- _Stored data_

Segment Open

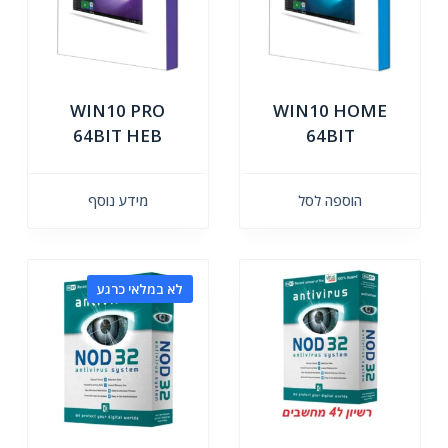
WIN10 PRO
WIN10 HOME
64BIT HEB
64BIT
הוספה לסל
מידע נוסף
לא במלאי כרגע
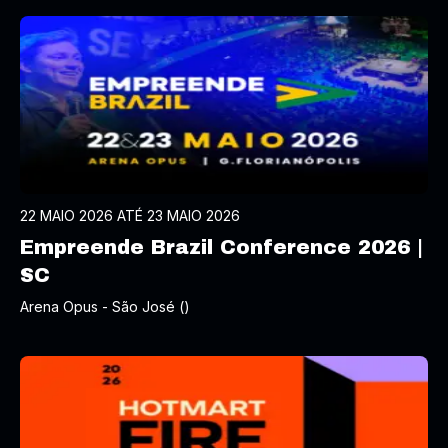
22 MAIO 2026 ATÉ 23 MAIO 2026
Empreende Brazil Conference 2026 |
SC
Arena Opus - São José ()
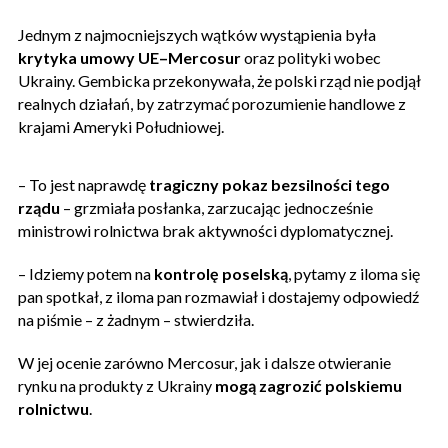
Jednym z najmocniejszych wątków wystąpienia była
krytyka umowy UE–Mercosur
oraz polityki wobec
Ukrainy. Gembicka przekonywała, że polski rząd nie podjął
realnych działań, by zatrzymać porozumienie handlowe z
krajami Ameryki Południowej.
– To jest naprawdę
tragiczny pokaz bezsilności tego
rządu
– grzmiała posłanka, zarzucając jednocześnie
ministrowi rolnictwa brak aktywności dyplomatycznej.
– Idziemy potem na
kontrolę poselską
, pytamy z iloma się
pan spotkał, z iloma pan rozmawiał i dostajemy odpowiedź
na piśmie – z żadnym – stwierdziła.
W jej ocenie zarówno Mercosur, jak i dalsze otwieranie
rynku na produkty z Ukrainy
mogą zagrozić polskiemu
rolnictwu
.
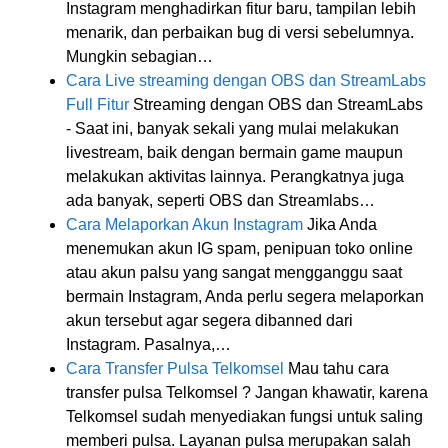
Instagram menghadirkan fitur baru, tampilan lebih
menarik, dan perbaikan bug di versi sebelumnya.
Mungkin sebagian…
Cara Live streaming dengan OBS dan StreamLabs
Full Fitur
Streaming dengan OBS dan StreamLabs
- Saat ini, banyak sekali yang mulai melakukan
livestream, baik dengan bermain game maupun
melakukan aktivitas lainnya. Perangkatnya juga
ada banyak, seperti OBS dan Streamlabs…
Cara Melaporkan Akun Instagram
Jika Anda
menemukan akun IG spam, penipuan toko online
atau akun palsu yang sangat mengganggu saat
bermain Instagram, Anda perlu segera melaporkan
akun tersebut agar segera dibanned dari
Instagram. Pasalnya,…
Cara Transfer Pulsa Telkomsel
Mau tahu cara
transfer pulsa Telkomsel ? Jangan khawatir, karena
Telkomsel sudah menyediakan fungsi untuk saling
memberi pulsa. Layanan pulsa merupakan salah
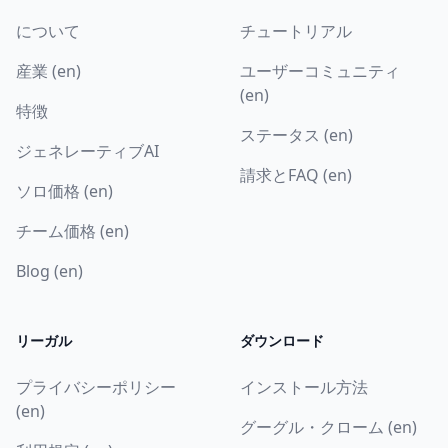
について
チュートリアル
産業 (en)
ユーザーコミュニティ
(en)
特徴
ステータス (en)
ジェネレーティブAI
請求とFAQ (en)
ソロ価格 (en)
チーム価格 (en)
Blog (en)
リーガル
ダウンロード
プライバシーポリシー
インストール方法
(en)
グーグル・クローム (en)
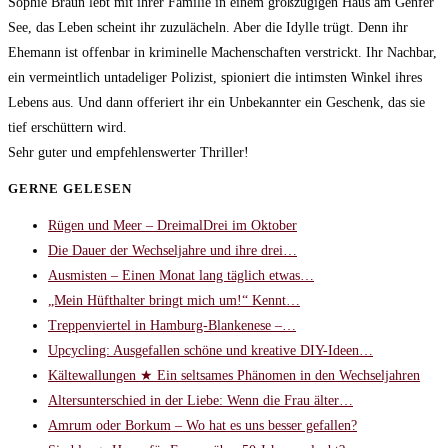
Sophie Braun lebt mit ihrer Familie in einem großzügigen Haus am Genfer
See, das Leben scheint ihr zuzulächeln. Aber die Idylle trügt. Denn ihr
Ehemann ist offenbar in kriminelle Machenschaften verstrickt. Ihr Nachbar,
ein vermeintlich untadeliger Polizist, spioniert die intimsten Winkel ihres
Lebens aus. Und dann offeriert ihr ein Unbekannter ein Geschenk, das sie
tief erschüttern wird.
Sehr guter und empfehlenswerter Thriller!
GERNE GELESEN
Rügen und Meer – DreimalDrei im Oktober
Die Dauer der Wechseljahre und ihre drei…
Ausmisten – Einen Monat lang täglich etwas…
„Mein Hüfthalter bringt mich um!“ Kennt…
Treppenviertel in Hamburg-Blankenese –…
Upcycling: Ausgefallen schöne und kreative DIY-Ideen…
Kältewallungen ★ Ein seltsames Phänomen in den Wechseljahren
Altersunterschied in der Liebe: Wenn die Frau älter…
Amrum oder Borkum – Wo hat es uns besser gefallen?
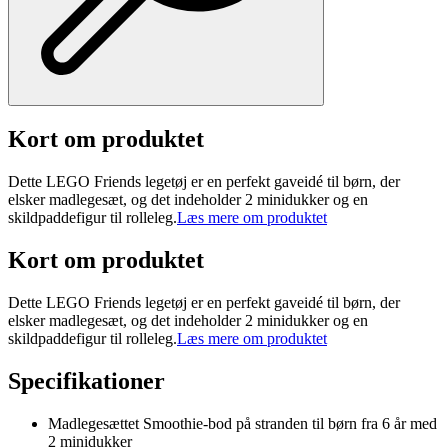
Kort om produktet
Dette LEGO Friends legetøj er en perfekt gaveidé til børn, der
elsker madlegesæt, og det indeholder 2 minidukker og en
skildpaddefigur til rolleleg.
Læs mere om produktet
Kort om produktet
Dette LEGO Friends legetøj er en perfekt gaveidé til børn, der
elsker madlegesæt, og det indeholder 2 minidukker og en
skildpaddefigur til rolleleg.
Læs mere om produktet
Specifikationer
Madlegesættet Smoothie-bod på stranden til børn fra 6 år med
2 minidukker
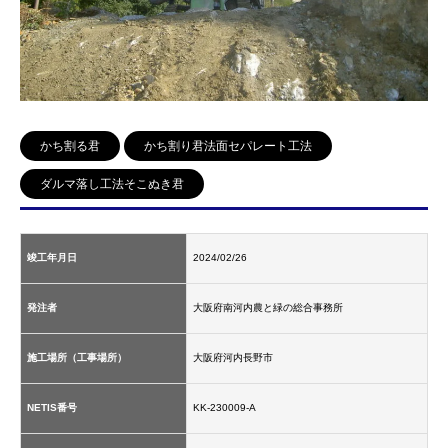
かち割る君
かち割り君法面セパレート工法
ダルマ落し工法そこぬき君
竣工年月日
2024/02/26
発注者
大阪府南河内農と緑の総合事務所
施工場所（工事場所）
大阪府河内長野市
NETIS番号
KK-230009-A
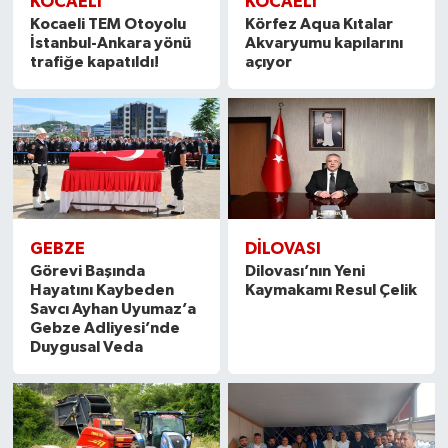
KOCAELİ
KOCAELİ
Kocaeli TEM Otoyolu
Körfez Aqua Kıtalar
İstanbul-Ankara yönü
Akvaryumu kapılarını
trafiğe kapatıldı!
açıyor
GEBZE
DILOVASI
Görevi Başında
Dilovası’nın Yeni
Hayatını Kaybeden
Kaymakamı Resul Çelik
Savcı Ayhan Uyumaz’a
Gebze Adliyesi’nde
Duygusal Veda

Segment Closed

- _What the task requires_
Lines containing the word "Telkomsel" must be found in the data above and copied.

- _Response_
Cara Transfer Pulsa Telkomsel
transfer pulsa Telkomsel ? Jangan khawatir, karena
Telkomsel sudah menyediakan fungsi untuk saling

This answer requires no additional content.